Le temps qui refuse de filer, les verrous qui claquent, les cris en continu: la détention "est un moment extraordinairement difficile, pour qui que ce soit", raconte à l'AFP Pierre Botton, qui a été détenu à la Santé, où Nicolas Sarkozy est attendu mardi.
L'ancien homme politique y a passé deux ans entre 2020 et 2022 après une condamnation notamment pour abus de biens sociaux: que l'on puisse évoquer un "Club Med'" ou un "quartier VIP" l'horripile.
Il était détenu dans le "QB4", une vingtaine de cellules réservées aux "personnes vulnérables". Nicolas Sarkozy ne devrait pas y être, le quartier de l'isolement paraissant plus probable pour assurer sa sécurité et prévenir toute fuite de photos ou d'informations.
Une fois l'entrée franchie, "on prend ton sac et on le met à la fouille", se souvient Pierre Botton. Les avocats ne sont plus là. Dans l'attente du placement sous écrou, l'arrivant est dans une cellule grillagée, équipée d'un banc étroit, face au greffe, sous les yeux des détenus extraits pour partir au tribunal, des escortes.
Ce regard pourrait être épargné à Nicolas Sarkozy, avec un greffe uniquement dédié à sa mise sous écrou, selon un gardien, expliquant que son statut et les nécessités de sécurité conduiront nécessairement à des adaptations.
Le prisonnier remet sa carte d'identité, ses empreintes sont relevées. Il se place sous la toise pour la photo avec le numéro d'écrou. Lui est remise une carte rouge et blanche à garder "tout le temps quand il est hors de la cellule" pour vérifier son identité.
Une autre carte lui permettra d'utiliser le téléphone mural de sa cellule: créditée de quelques euros, suffisants pour un court appel à des proches, elle devra ensuite être approvisionnée par le détenu. Ce dernier sera prévenu qu'il peut être enregistré.
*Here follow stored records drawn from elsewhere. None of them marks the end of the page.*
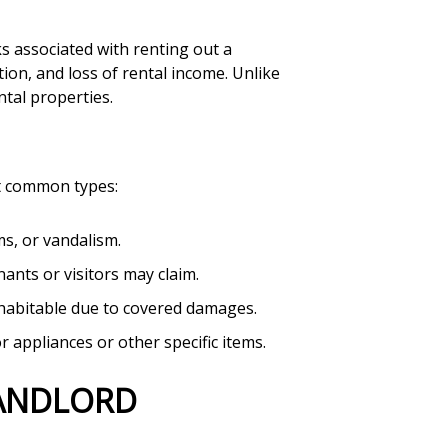
ks associated with renting out a
ction, and loss of rental income. Unlike
ntal properties.
st common types:
ms, or vandalism.
nants or visitors may claim.
nhabitable due to covered damages.
 appliances or other specific items.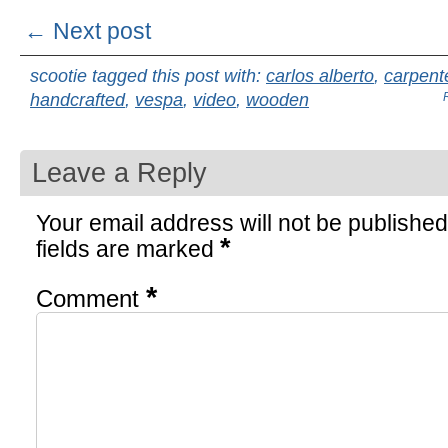
← Next post
scootie tagged this post with:
carlos alberto
,
carpent
handcrafted
,
vespa
,
video
,
wooden
Leave a Reply
Your email address will not be published
*
fields are marked
*
Comment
On ne pourra pas l'appeler.

La prison de la Santé. / © AFP
"La prison, ça hurle"
Au greffe, il "laisse toutes ses valeurs" et peut créditer son compte cantine pour améliorer l'ordinaire carcéral.
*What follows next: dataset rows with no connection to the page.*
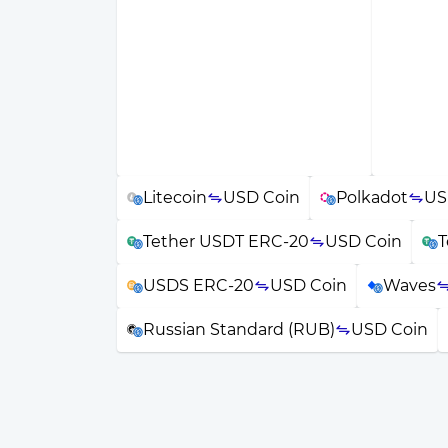
Litecoin
USD Coin
Polkadot
US
Tether USDT ERC-20
USD Coin
T
USDS ERC-20
USD Coin
Waves
Russian Standard (RUB)
USD Coin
Formellement écroué, le nouvel arrivant est conduit dans une cabine, caillebotis au sol. "Un surveillant demande les affaires, de faire un tour sur soi-même", se souvient Pierre Botton, "tout est vérifié".
Une fois le détenu rhabillé, un surveillant vérifie en sa présence les effets qu'il emmènera dans sa cellule où, selon un gardien, un paquetage l'attend: linge de lit et de toilette, vaisselle et couverts, sous-vêtements, papier toilette.
Pour les détenus sensibles, une procédure de "blocage" est mise en œuvre: l'entrant ne croise aucun autre détenu jusqu'à la cellule de 9 m2, avec un lit et un bureau rivés au sol, une chaise en plastique, des étagères, une douche et des toilettes sans rabat, une plaque chauffante, un frigo et une télé (payants), un pêle-mêle en bois pour des photos.
Une fois la porte close, la réalité de la détention s'impose: "Des bruits tout le temps, les cris, les sirènes des voitures de police, le clac-clac des portes que l'on ferme". Difficile de s'évader dans la lecture. "La prison, ça hurle", insiste Pierre Botton, soulignant que les détenus, qui regardent les chaînes d'information en continu, sauront quand l'ancien chef de l'Etat sera dans les murs.
Le supplice du temps
A partir de 17H30, la "gamelle est servie". Pour les détenus à l'isolement, un fonctionnaire s'en charge. "A 19H00, c'est le moment chaud... Avec le bruit du verrou du haut, celui du bas et le double tour sur celui du milieu. Là, vous avec compris que vous êtes en taule".
Nicolas Sarkozy devrait éviter les quelques jours au quartier des arrivants, selon le gardien. Mais il sera soumis à la période d'évaluation pour jauger son état psychologique.
"La première nuit, on ne dort pas". Viennent le chuintement de l’œilleton ouvert "toutes les deux heures les premiers jours", la lumière allumée, la demande "de montrer qu'on est en vie" en levant la main par exemple...
A 07H00, le surveillant demande au détenu s'il a du courrier à envoyer, du linge sale, puis referme jusqu'à la promenade. Ceux qui sont à l'isolement la font seuls, dans une courette, une heure par jour.
Le rythme de la justice devient un supplice: un délai de trois semaines avant une décision, qui semble raisonnable à l'extérieur, est interminable, se souvient Pierre Botton:"Les matins ne passent pas, les après-midi ne passent pas, les nuits ne passent pas".